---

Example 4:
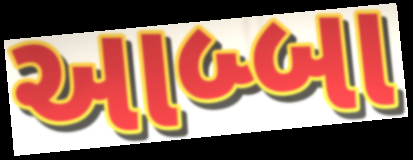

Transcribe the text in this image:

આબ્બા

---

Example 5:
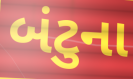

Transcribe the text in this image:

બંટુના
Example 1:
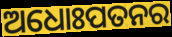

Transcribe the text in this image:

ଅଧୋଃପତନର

TASK STATEMENT –
Render all entries verbatim, excluding any pictures they hold.

TASK OUTPUT –
---

Example 4:

Transcribe the text in this image:

આબ્બા

---

Example 5:

Transcribe the text in this image:

બંટુના
Example 1:

Transcribe the text in this image:

ଅଧୋଃପତନର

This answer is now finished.